Assign Memory to 3D array using triple pointer

Question

I have to assign memory to a 3D array using a triple pointer.

#include <stdio.h>
int main()
{
    int m=10,n=20,p=30;
    char ***z;
    z = (char***) malloc(sizeof(char**)*m*n*p);
    return 0;
}

Is this correct way of doing this?(I think what i am doing is incorrect.)

Answer 1

To completely allocate a 3D dynamic array you need to do something like the following:

#include <stdio.h>
#include <stdlib.h>

int main()
{
    int m=10,n=20,p=30;
    char ***z;

    z = malloc(m * sizeof(char **));
    assert(z != NULL);
    for (i = 0; i < m; ++i)
    {
        z[i] = malloc(n * sizeof(char *));
        assert(z[i] != NULL);
        for (j = 0; j < n; ++j)
        {
            z[i][j] = malloc(p);
            assert(z[i][j] != NULL);
        }
    }
    return 0;
}

Freeing the data is left as an exercise for the reader.

Answer 2

There's no need to cast the return value of malloc(), in C.

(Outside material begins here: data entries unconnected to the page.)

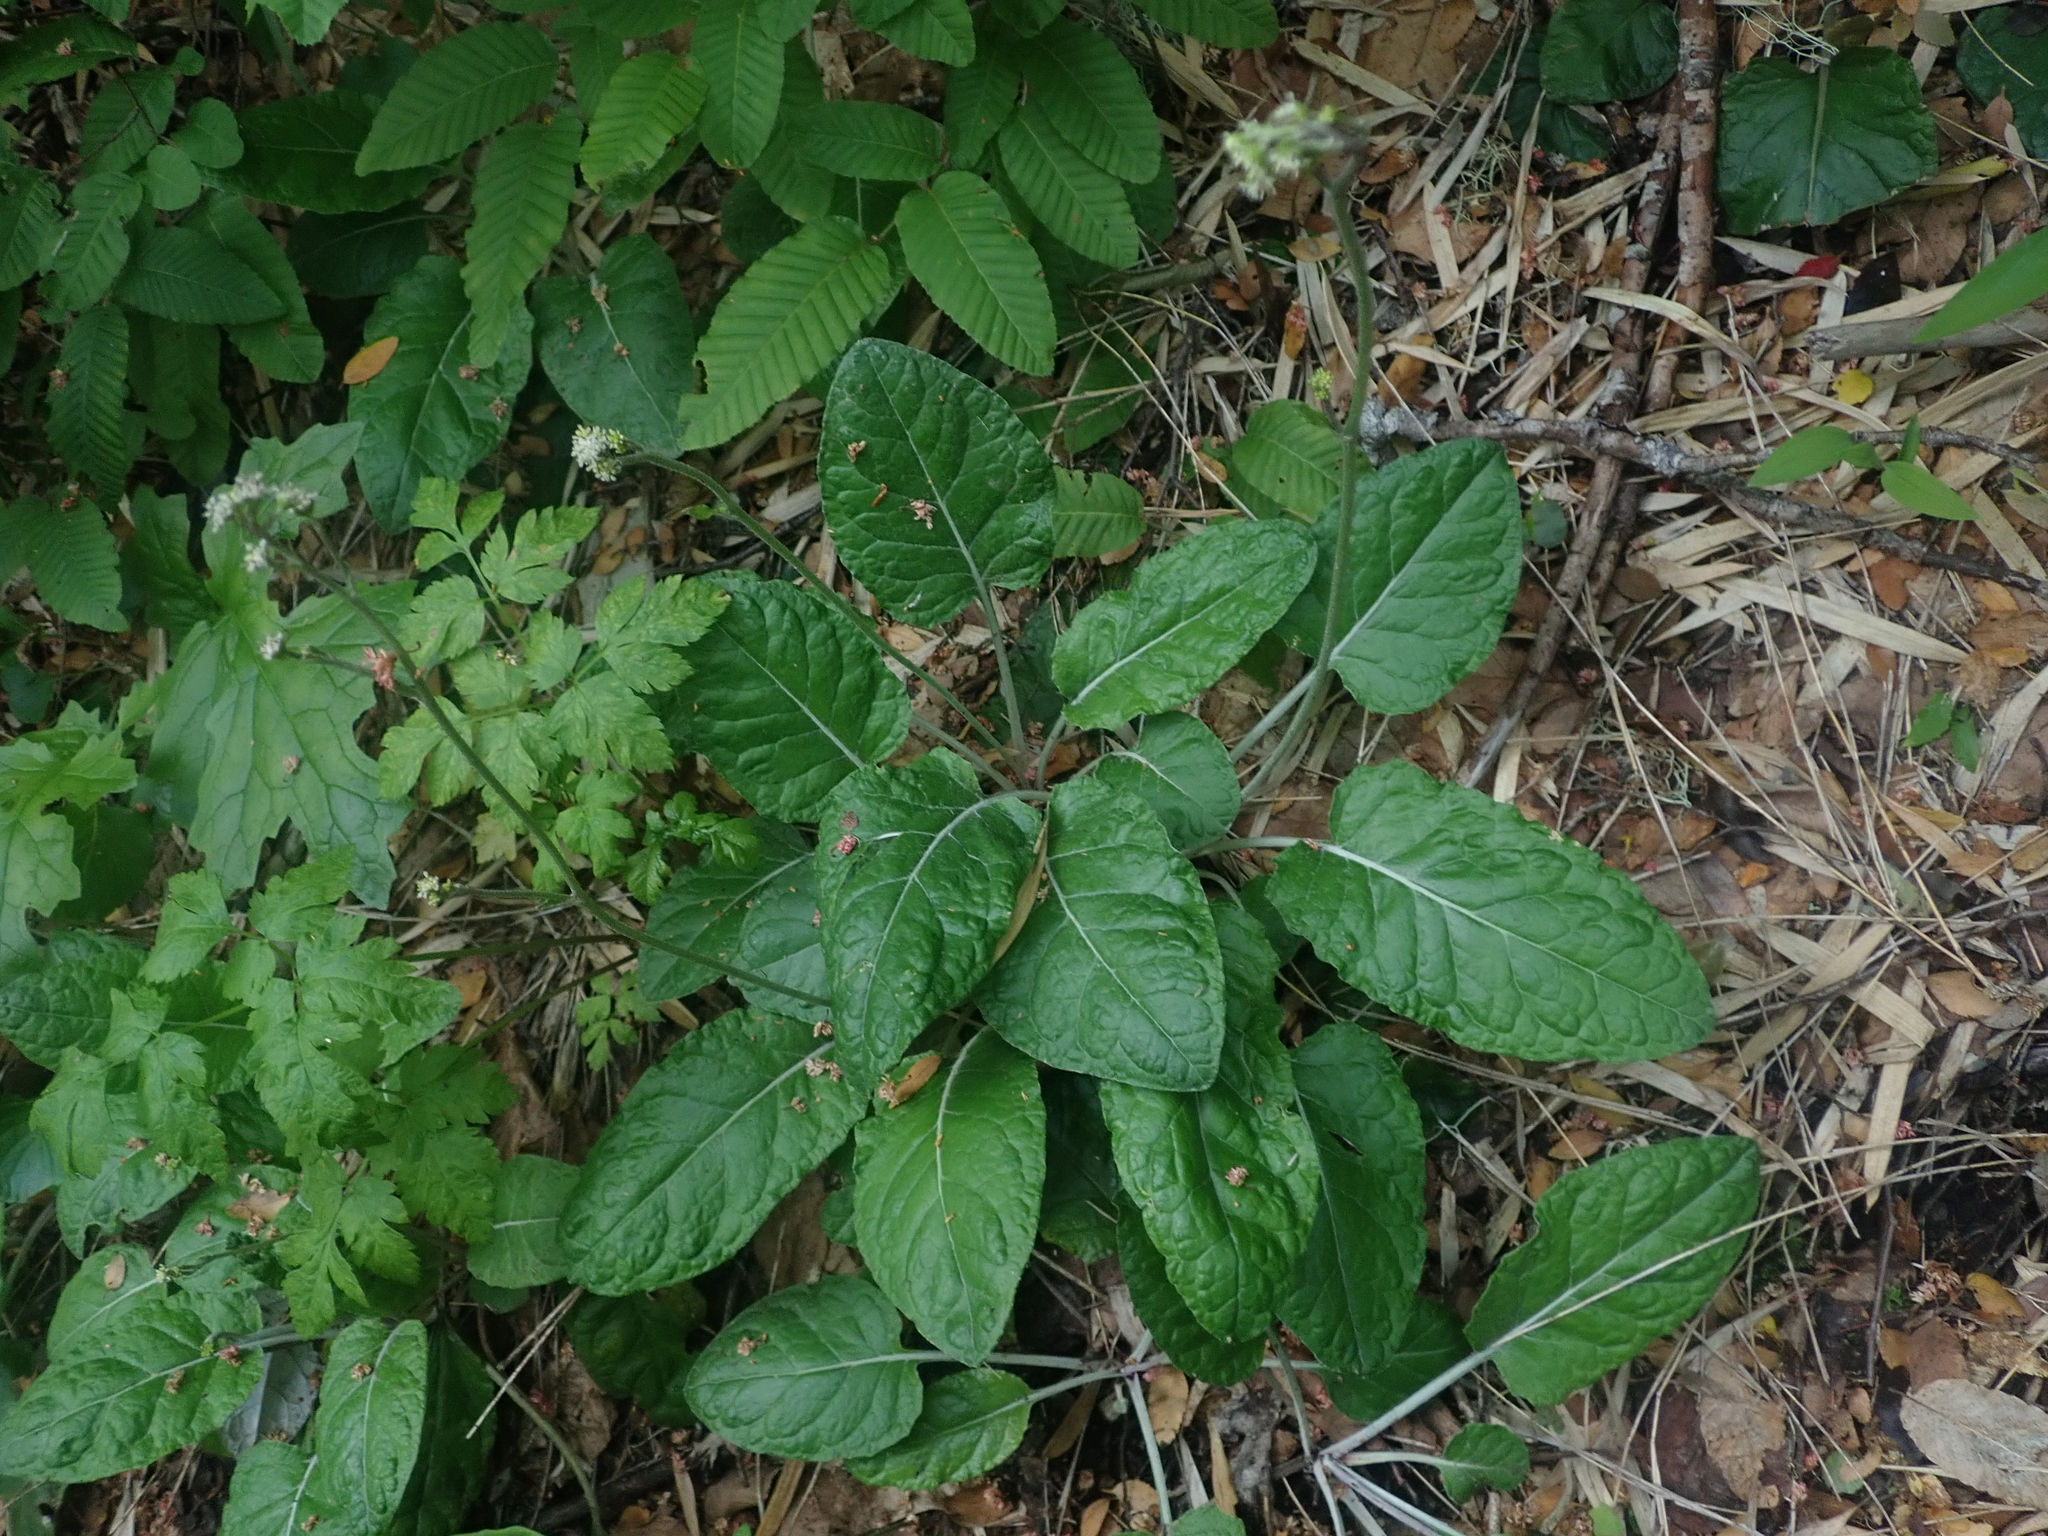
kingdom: Plantae
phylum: Tracheophyta
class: Magnoliopsida
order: Asterales
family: Asteraceae
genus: Adenocaulon
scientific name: Adenocaulon chilense
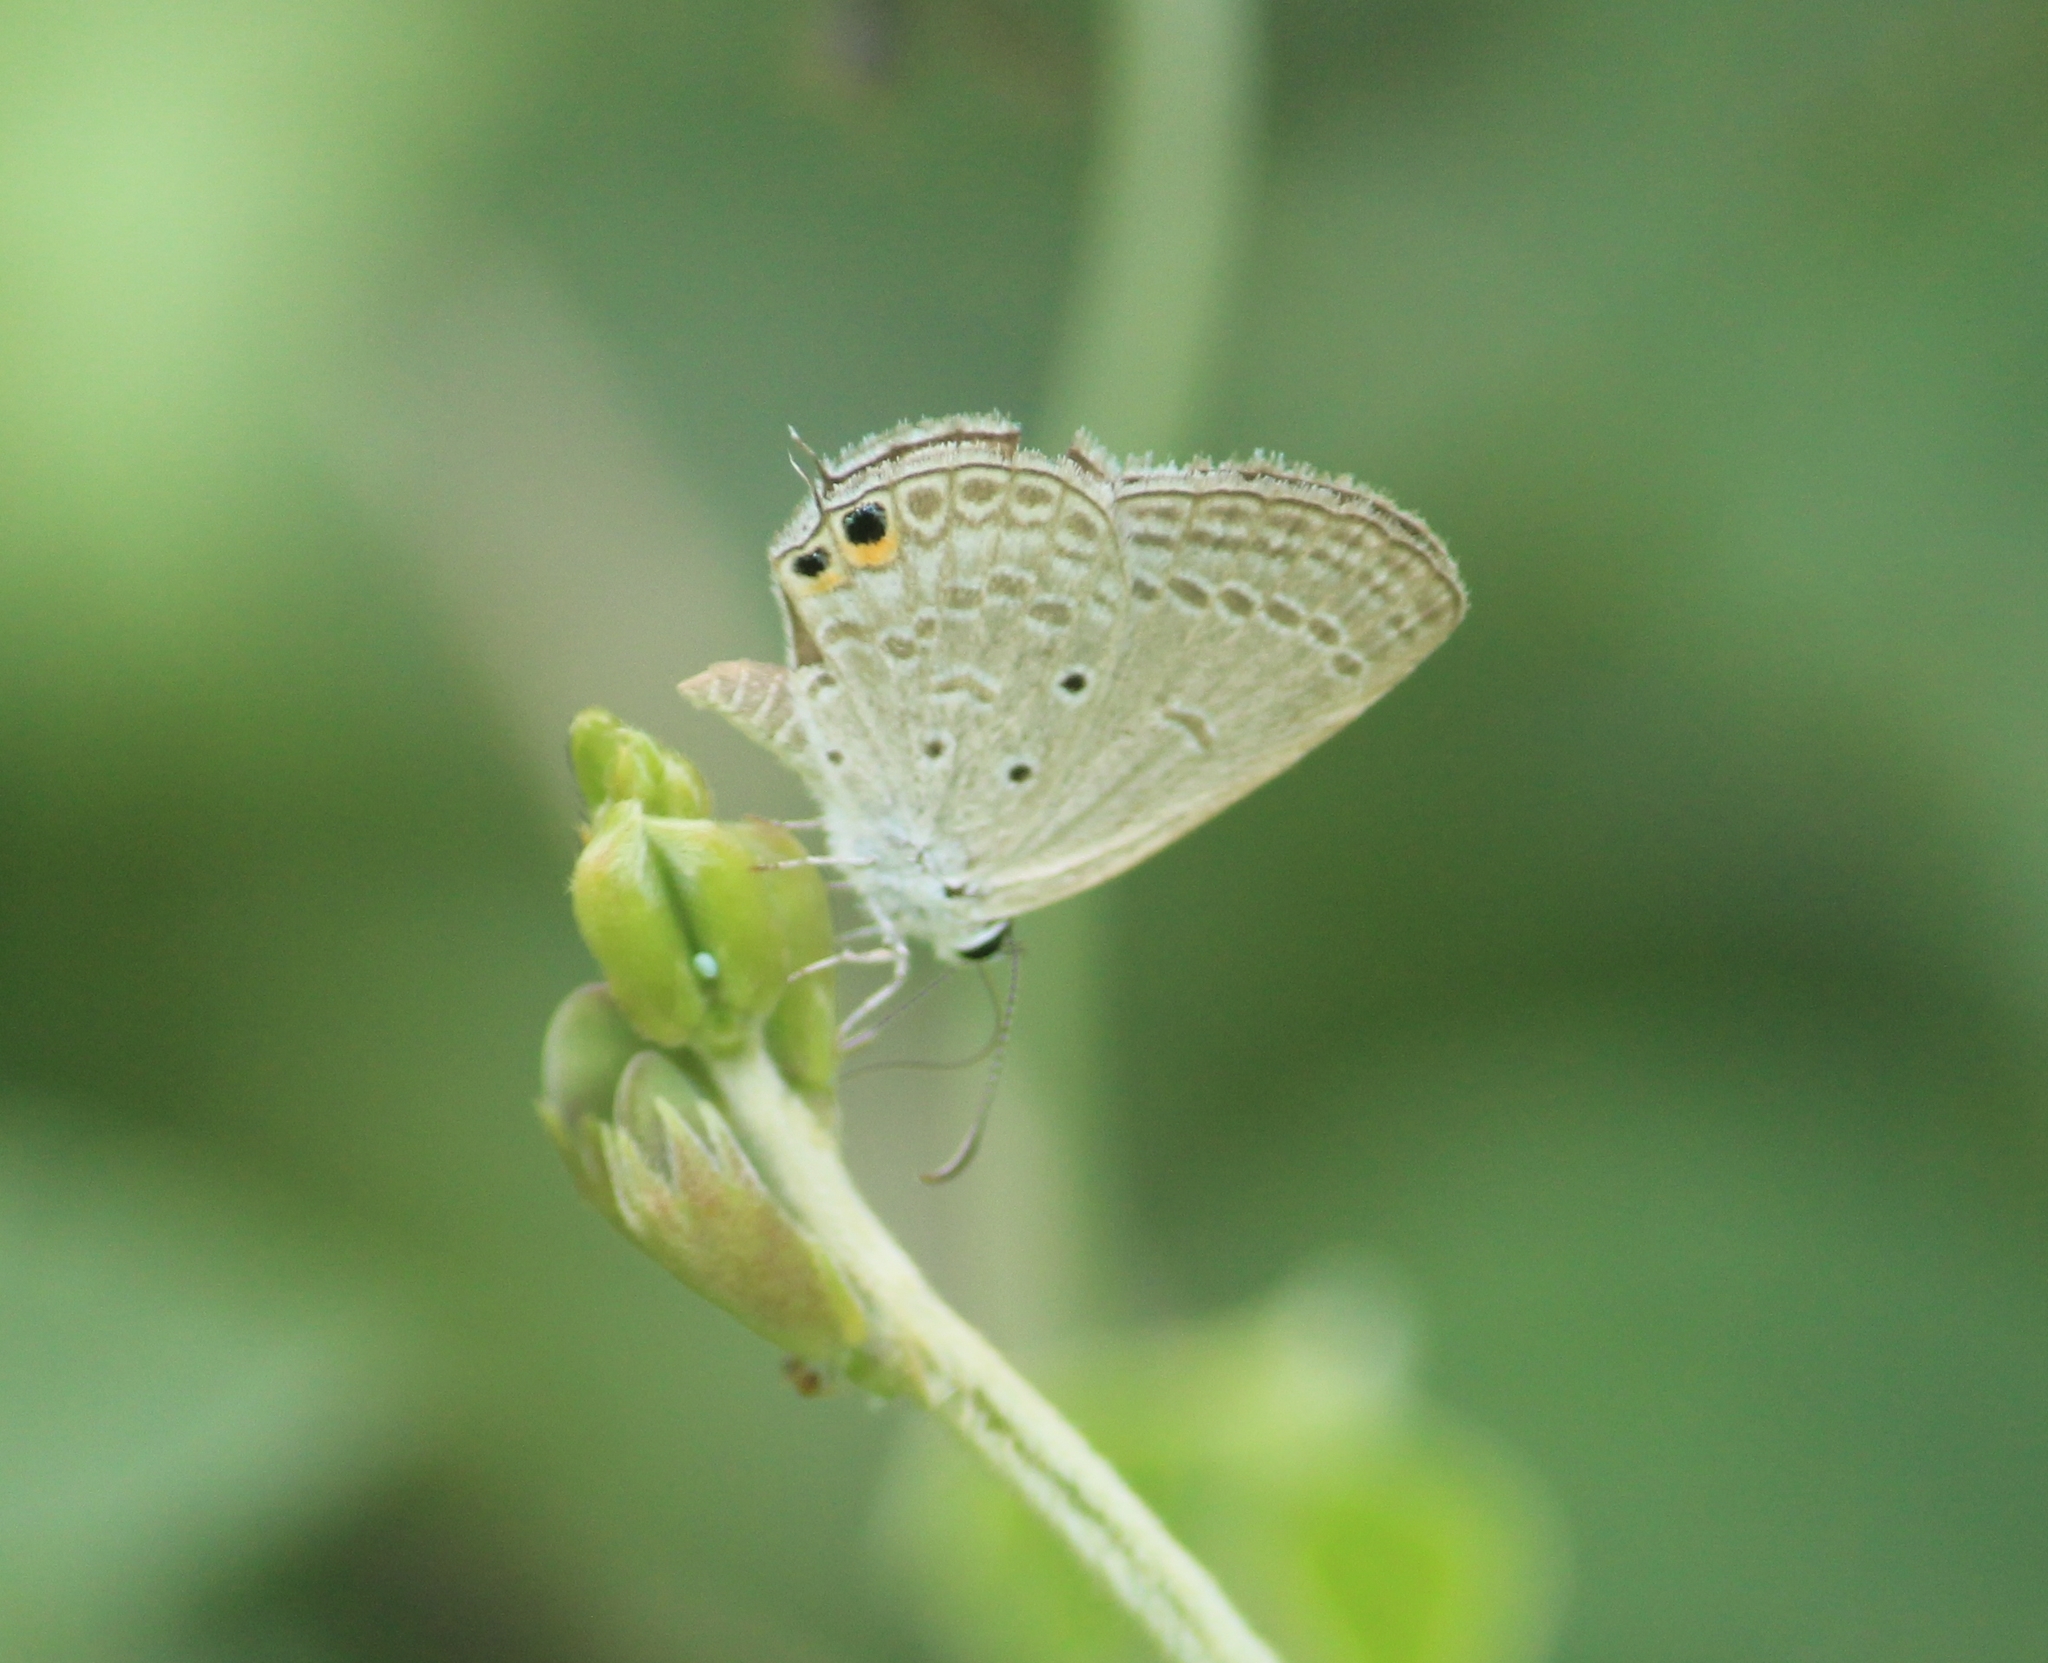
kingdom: Animalia
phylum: Arthropoda
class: Insecta
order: Lepidoptera
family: Lycaenidae
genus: Euchrysops
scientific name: Euchrysops cnejus
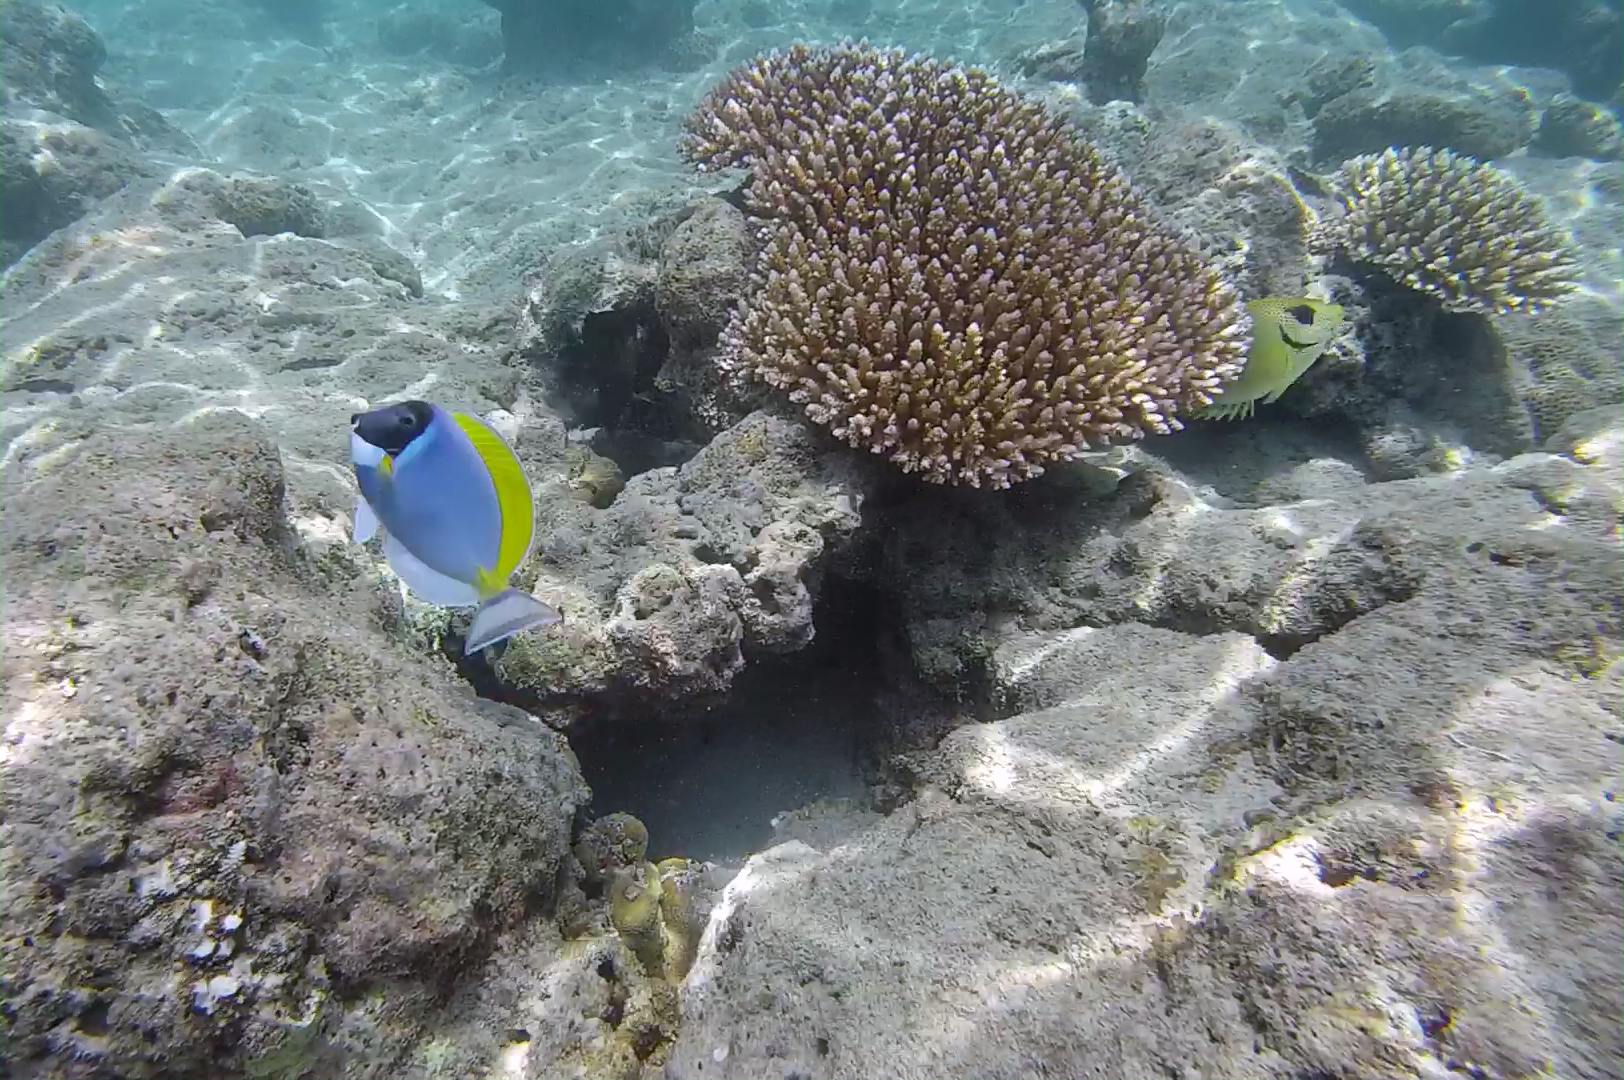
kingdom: Animalia
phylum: Chordata
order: Perciformes
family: Acanthuridae
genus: Acanthurus
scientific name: Acanthurus leucosternon
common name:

And if you expect to store m * n * p characters directly (and compute the address yourself), then you should of course not scale the allocation by the size of a char **.

You mean:

int m = 10, n = 20, p = 30;
char *z = malloc(m * n * p * sizeof *z);

This will allocate 10 * 20 * 30 = 6000 bytes. This can be viewed as forming a cube of height p, with each "slice" along the vertical axis being n * m bytes.

Since this is for manual addressing, you cannot use e.g. z[k][j][i] to index, instead you must use z[k * n * m + j * m + i].